(WHAT YOU HAVE TO DO): In the records below, please retype word for word every line from the one containing "Look for a false" through the final one, both included, and nothing else.

Collected data entries:

• • • •

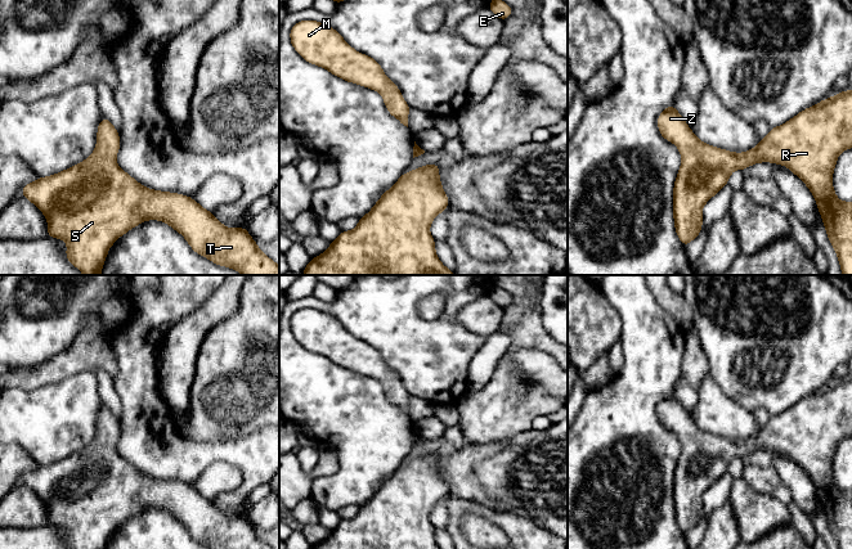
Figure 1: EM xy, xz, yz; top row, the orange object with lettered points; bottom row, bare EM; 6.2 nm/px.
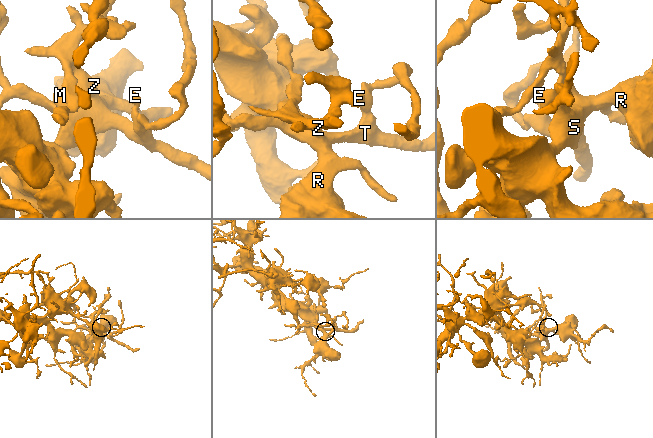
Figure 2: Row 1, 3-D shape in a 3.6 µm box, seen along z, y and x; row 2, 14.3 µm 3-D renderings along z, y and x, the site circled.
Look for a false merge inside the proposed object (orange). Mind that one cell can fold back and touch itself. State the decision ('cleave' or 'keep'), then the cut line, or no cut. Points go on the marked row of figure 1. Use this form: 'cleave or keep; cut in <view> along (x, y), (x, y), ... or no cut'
keep; no cut

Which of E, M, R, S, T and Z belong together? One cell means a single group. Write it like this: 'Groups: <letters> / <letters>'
Groups: E M R S T Z

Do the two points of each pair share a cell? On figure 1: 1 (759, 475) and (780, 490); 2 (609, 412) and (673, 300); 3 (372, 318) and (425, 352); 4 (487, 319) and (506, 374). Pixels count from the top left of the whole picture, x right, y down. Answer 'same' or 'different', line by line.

• • • •

(ANSWER TO THIS EXERCISE):
Look for a false merge inside the proposed object (orange). Mind that one cell can fold back and touch itself. State the decision ('cleave' or 'keep'), then the cut line, or no cut. Points go on the marked row of figure 1. Use this form: 'cleave or keep; cut in <view> along (x, y), (x, y), ... or no cut'
keep; no cut

Which of E, M, R, S, T and Z belong together? One cell means a single group. Write it like this: 'Groups: <letters> / <letters>'
Groups: E M R S T Z

Do the two points of each pair share a cell? On figure 1: 1 (759, 475) and (780, 490); 2 (609, 412) and (673, 300); 3 (372, 318) and (425, 352); 4 (487, 319) and (506, 374). Pixels count from the top left of the whole picture, x right, y down. Answer 'same' or 'different', line by line.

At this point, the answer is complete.